P. Pernías, P. Escobar, M. Such, B. Navarro, D. Sáez, A. Sánchez, M. Ribes-Lafoz
This paper presents a novel architecture for AI-powered educational assistants that bridges the gap between a teacher’s pedagogical design and its faithful, scalable implementation as an automated tutoring system.
We introduce the Assistant Description Language (ADL), a YAML-based specification that enables educators to encode their instructional methodologies – including specific teaching sequences, scaffolding strategies, and assessment criteria – as structured system prompt compatible with multiple LLM-based conversational interface applications, including ChatGPT, OpenWebUI, and ScolaIA Desk, the platform we have developed within our research group.

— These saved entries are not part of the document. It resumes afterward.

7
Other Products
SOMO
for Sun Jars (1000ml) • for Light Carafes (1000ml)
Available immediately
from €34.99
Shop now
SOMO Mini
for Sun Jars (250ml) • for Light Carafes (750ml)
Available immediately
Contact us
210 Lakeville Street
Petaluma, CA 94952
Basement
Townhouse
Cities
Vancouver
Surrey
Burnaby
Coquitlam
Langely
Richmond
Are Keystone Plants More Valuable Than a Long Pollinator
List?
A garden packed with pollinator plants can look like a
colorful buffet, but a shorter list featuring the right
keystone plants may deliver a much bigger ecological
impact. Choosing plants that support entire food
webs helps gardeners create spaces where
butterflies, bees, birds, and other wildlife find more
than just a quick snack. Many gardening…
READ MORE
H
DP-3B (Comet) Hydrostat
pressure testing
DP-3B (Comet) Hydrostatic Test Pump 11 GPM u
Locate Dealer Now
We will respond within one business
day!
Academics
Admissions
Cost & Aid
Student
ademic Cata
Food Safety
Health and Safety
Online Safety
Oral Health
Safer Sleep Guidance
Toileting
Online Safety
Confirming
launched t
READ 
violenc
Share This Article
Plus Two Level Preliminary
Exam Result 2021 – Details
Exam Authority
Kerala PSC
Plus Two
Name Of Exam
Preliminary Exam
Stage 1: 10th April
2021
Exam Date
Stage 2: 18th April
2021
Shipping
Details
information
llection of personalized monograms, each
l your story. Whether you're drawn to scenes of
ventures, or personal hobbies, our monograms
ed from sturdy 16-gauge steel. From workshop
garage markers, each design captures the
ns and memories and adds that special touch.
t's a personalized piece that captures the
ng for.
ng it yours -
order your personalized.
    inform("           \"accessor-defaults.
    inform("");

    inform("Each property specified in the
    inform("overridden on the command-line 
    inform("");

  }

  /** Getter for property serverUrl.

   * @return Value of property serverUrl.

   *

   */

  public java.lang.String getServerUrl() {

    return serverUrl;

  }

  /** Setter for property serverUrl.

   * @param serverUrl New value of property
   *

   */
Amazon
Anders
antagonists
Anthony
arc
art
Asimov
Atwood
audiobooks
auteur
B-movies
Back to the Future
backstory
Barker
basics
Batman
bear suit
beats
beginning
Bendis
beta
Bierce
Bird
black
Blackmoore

Our architecture cleanly separates pedagogical design from technical execution: teachers fully define the tutor’s behavior and capabilities once, and the ADL system generates AI assistants (system prompt) that consistently replicate those methods for multiple students in parallel.
In contrast to conventional Learning Management Systems or generic adaptive tutors, ADL assistants preserve each instructor’s unique pedagogical approach, maintaining teacher authorship over the learning experience.
We describe the components of ADL and situate it relative to recent advances like IBM’s Prompt Declaration Language and tools such as Google’s NotebookLM. We also report on an initial pilot in university courses.
Early results indicate that ADL can successfully translate real course designs into AI tutors, and that the process of formalizing their practice prompts teachers to reflect and refine their methods.
We discuss technical and pedagogical implications, including the balance between automation and human touch, and outline future work towards broader evaluation.
Overall, ADL offers a pragmatic path to leverage Generative AI in education: amplifying teachers’ impact through precise AI-mediated tutoring, without compromising pedagogical integrity.
Keywords: Generative AI, Intelligent Tutoring Systems, Educational Technology, Prompt Engineering, Teacher-Centered Design.